[Saved data entries]

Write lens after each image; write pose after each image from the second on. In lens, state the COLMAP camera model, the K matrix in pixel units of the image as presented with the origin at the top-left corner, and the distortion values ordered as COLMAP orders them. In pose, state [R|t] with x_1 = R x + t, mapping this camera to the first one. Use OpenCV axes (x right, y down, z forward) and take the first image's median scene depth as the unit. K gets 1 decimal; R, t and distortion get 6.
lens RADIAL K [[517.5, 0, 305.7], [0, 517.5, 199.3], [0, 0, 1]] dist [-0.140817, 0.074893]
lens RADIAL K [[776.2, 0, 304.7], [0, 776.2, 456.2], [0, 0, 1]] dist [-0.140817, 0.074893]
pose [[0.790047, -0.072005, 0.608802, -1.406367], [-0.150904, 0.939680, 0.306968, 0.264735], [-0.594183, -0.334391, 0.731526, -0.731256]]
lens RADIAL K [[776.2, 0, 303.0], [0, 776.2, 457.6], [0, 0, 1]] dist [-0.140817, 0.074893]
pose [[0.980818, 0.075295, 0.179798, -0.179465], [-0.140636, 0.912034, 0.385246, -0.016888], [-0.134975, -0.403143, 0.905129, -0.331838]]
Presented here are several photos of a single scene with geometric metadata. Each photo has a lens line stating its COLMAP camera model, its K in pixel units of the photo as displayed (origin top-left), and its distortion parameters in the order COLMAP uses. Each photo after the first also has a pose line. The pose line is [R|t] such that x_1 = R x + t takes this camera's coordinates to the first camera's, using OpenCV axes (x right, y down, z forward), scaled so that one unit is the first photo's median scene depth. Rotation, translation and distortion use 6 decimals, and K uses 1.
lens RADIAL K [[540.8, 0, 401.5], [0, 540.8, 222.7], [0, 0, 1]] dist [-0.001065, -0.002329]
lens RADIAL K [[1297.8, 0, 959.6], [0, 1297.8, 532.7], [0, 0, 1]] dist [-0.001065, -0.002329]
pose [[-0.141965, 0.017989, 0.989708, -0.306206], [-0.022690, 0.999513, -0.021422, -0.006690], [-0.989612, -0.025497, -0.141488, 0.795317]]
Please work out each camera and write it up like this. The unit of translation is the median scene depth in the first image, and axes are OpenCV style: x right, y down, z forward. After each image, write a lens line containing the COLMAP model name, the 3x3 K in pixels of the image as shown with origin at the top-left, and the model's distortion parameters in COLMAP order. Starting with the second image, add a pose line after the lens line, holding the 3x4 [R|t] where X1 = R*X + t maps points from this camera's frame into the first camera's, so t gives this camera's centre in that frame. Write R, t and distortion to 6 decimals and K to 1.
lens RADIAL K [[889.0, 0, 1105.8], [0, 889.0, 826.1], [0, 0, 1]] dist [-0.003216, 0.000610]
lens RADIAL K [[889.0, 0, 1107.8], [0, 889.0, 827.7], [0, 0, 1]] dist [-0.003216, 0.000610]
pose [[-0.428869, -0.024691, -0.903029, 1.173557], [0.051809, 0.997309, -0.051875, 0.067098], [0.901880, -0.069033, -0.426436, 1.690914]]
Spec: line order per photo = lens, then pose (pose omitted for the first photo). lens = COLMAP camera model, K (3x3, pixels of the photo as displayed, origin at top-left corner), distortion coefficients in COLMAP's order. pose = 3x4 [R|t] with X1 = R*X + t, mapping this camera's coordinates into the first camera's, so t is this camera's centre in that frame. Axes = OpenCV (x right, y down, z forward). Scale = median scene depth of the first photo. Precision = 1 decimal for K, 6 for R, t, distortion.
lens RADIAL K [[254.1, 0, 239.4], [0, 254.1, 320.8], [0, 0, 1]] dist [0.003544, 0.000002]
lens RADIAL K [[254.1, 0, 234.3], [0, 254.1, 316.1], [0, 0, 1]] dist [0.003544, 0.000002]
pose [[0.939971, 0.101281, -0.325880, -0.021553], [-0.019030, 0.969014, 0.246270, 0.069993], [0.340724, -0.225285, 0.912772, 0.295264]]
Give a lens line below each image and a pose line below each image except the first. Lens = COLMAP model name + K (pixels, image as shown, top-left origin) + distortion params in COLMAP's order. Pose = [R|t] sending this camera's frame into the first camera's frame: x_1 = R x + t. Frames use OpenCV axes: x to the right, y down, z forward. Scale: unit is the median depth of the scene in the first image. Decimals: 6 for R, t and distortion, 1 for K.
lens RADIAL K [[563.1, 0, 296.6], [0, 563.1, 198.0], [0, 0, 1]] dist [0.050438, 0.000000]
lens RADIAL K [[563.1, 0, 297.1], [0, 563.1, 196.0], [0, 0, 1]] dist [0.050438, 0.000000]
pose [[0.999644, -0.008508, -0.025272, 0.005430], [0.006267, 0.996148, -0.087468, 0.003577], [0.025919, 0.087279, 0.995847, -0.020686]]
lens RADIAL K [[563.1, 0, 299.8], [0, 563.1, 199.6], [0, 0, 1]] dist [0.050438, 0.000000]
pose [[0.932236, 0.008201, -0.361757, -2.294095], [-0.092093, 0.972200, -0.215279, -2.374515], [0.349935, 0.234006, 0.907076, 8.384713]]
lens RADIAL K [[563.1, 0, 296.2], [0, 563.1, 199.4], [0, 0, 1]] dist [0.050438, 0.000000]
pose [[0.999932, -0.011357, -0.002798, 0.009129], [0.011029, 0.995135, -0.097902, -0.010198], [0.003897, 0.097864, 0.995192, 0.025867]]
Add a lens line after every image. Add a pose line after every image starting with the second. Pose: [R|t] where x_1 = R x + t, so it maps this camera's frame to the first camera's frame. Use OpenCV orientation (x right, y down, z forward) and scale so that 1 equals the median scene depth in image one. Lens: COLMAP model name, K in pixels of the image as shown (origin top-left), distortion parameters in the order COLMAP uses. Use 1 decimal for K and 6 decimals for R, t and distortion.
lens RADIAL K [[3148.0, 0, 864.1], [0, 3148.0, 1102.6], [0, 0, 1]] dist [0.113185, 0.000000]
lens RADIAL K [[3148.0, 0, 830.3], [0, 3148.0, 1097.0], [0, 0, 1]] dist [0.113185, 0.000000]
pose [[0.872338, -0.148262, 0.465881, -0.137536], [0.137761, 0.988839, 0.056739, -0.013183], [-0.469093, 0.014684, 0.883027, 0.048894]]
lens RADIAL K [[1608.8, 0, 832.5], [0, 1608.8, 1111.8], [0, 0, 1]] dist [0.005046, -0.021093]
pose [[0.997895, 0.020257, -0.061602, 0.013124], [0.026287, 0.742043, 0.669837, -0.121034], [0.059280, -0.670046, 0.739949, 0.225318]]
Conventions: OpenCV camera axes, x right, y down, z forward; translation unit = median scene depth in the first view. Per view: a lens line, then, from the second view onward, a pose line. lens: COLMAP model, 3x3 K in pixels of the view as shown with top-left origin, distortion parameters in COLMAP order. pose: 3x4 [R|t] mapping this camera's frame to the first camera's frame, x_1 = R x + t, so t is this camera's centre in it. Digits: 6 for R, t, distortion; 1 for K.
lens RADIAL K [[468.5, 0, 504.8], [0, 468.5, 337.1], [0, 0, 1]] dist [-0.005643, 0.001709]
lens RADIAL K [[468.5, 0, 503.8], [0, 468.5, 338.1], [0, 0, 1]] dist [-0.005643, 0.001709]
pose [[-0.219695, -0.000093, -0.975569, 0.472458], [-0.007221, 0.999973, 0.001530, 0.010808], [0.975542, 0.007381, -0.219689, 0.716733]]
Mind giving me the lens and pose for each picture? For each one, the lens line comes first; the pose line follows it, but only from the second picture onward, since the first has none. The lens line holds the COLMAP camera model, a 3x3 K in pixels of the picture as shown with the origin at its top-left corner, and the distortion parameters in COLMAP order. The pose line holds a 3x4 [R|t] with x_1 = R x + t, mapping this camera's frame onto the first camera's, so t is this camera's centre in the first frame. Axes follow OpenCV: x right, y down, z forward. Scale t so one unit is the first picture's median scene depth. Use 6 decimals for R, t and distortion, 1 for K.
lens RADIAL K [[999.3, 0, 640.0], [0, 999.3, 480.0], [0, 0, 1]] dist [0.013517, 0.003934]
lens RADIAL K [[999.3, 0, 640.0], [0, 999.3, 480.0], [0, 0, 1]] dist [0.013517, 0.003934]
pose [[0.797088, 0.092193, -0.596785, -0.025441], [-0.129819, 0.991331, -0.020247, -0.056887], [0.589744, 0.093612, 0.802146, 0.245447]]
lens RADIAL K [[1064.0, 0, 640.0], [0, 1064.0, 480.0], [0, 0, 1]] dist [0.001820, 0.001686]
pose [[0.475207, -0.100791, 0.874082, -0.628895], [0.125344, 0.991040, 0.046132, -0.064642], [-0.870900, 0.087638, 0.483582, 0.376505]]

Work task |
From the start of the listing through the line containing "457.6], [0, 0, 1]] dist [-0.140817, 0.074893]", change every "image" to "photo". Write those lines out again with nothing else altered.

Written response |
Write lens after each photo; write pose after each photo from the second on. In lens, state the COLMAP camera model, the K matrix in pixel units of the photo as presented with the origin at the top-left corner, and the distortion values ordered as COLMAP orders them. In pose, state [R|t] with x_1 = R x + t, mapping this camera to the first one. Use OpenCV axes (x right, y down, z forward) and take the first photo's median scene depth as the unit. K gets 1 decimal; R, t and distortion get 6.
lens RADIAL K [[517.5, 0, 305.7], [0, 517.5, 199.3], [0, 0, 1]] dist [-0.140817, 0.074893]
lens RADIAL K [[776.2, 0, 304.7], [0, 776.2, 456.2], [0, 0, 1]] dist [-0.140817, 0.074893]
pose [[0.790047, -0.072005, 0.608802, -1.406367], [-0.150904, 0.939680, 0.306968, 0.264735], [-0.594183, -0.334391, 0.731526, -0.731256]]
lens RADIAL K [[776.2, 0, 303.0], [0, 776.2, 457.6], [0, 0, 1]] dist [-0.140817, 0.074893]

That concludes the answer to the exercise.